Don Winslow left the lands of the Mexican drug trade of the Cartel trilogy to go back to the northeast, to Rhode Island (The City in flames). Where another war rages, between “spaghetti eaters” (the Italians) and “potato eaters” (the Irish). Two friend-enemy mafias whose story he weaves on the plot of Virgil’s Aeneid. “The Greeks invented the thriller,” Winslow once told us at his home near San Diego. Where this second volume takes us. Its hero, Danny Ryan, Aeneas of modern times, is on the run, pursued by the clan of Italians and the local police. Now that he is a widower and a solo dad, his epic, Glock in hand, is divided between protecting his family and attempting a final, staged and enormous blow – at least 40 million evaded from the Mexicans, on behalf of the Federals, in exchange for his immunity… Between blood ties, thirst for revenge and powerful art of shadow warfare, the immense Don Winslow signs a sumptuous new novel, a City of Dreams, ready to complete yours.

City of Dreams by Don Winslow. Translated from English (United States) by Jean Esch (Harper Collins, 400 pages, €22.90). Volume I, The City in Flames, was published by Harper Collins paperback.

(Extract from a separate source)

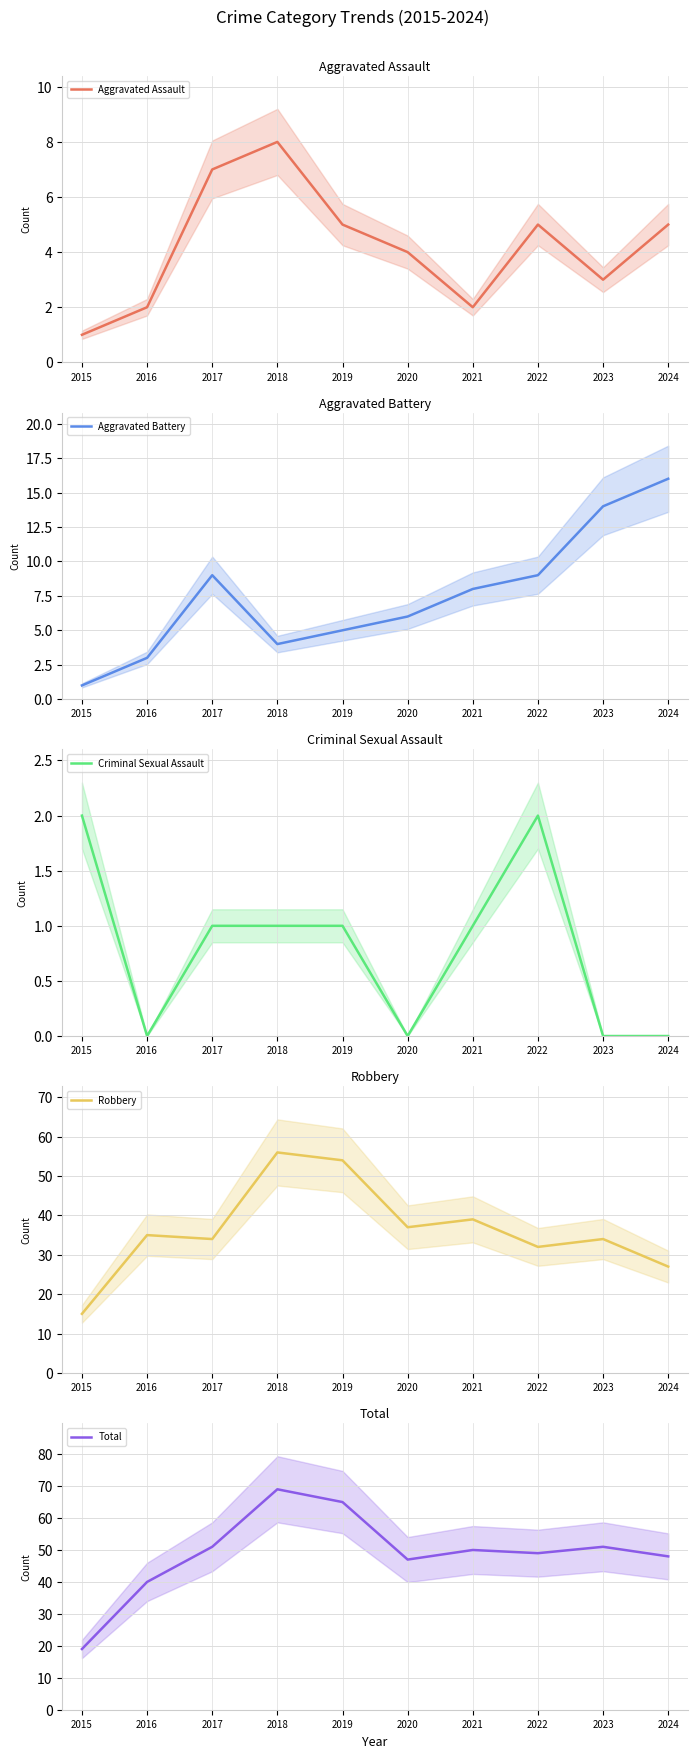

The Total series shows 83 at 2024. True or false?

False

Killer Bit: Danny should have killed them. All of them. He knows it now. He should have known it on the spot: when you take forty million in cash from people, gun in hand, you have to kill them to prevent them from getting revenge. You have to take their money and their lives. But that’s not in Danny Ryan’s nature. That’s always been his problem: he believes in God. Heaven, hell and all that happy bullshit. Yes, he liquidated a few guys, but it was always in situations where he had to save his own skin. This robbery did not fall into this category. These guys were all lying on the ground, tied up with cable ties, helpless, and his guys wanted to shoot them in the head. Execution style, as they said. Kevin Coombs. Not wrong, thought Danny. Popeye Abbarca had the sad reputation of bringing down not only those who scammed him, but also their entire family. Popeye’s right-hand man even told Danny. Lying on the ground, he lifted his head and said, smiling, “You and all your families. Mute. Slowly. We came for the money, not to cause a massacre, Danny told himself. Tens of millions of dollars in cash, to start new lives, instead of taking old ones back. The killings had to stop. So he took the money and let them live. Now he realizes that was a mistake. He’s on his knees, a gun stuck to his head. The others are bound hand and foot, tied to poles, and throw him pleading, terrified looks. It is cold in the desert at dawn, and Danny is shivering, kneeling in the sand, despite the appearance of the sun, the moon being nothing more than an evanescent memory. A dream. Maybe life is just that, he thought: a dream. Or a nightmare. For even in dreams you pay the price for your sins. A pungent smell pierces the cool, crisp air. Gasoline. Danny hears these words, “You’ll watch them burn alive. And then it will be your turn. So that’s how I’m going to die, he thinks. The dream is fading. The long night is over. The day is breaking.